A young doctor holding his wedding ring and telling us he’s gone.
I want to scream, but I can’t breathe, can’t think, can’t understand how my heart is still beating.
“No.” I shove away from the couch and stumble across the room, burying my face in my hands. I press hard against my closed eyes to force the tears away. All the pieces of control I’d built in the first weeks after Dad’s death crumble away. I have to build them back up, have to bury the memories. Hide the hurt.
I’m fine. I’m fine. I’m fine.
“Hannah?” Cal’s voice is cautious behind me. His hand a tentative presence on my back. “Are you okay?”
Deep breaths. Put up the walls. Lock the door.

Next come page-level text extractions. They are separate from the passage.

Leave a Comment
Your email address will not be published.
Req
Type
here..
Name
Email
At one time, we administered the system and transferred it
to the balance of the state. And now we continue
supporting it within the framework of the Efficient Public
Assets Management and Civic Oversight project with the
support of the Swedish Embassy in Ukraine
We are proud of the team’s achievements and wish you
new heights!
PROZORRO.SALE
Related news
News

I turn and force a smile. “I’m fine. It’s like I told you. It doesn’t work.” I grab my plate from the coffee table and deposit it in the kitchen sink. “We should get to Archer’s place. There’s work to do.”

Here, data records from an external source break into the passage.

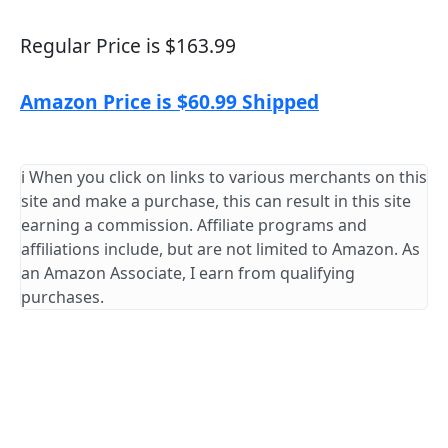
Regular Price is $163.99
Amazon Price is $60.99 Shipped
ℹ️ When you click on links to various merchants on this
site and make a purchase, this can result in this site
earning a commission. Affiliate programs and
affiliations include, but are not limited to Amazon. As
an Amazon Associate, I earn from qualifying
purchases.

Cal gives me a strange look, but he doesn’t contradict me. We’re on the road a few minutes later, driving separately to Archer’s house. I keep turning Cal’s theory around in my head. If he’s right, how would that explain why my magic works better when Morgan’s around?
By the time we get to Archer’s, I haven’t come up with an answer. I pull in after Cal and follow him inside, where we hear voices coming from the eat-in kitchen.
“There’s no guarantee this girl will invite me to performwhere she works.” It takes a second to recognize Alice’s voice. She’s almost timid, like she’s afraid.
“All we ask is that you try,” Archer says, and he sounds so normal I can picture him sitting there with one of the little notebooks he keeps in his suit jacket. “Our intel says Eisha is a devoted fan. If you ask, there’s a good chance she’ll say yes.”
Cal and I step into the room before Alice responds. She glances up, and a hard edge flashes across her expression when she sees me. She doesn’t say anything, but her face is full of insults. So that bodes really well for the rest of my afternoon.
“I didn’t expect to see Alice,” I say cautiously as I cross the room and take the spot opposite her. Cal sits to my left.
“Oh, good. You’re here.” Archer ignores Alice’s intense glower and flips through the open folder on the table before him. The same photo of Eisha and the printed social media postings I saw last week are now in front of Alice. “This is your next recruit. David O’Connell.”
“He’s the Caster in Ithaca, right?” I pull the glossy picture Archer slides my way closer. The image shows a young white man with dark hair. It’s a formal headshot, accompanied by a small-print bio. He looks innocuous enough, but according to Cal, this man is also the key to creating a targeted potion that can kill the Hunters.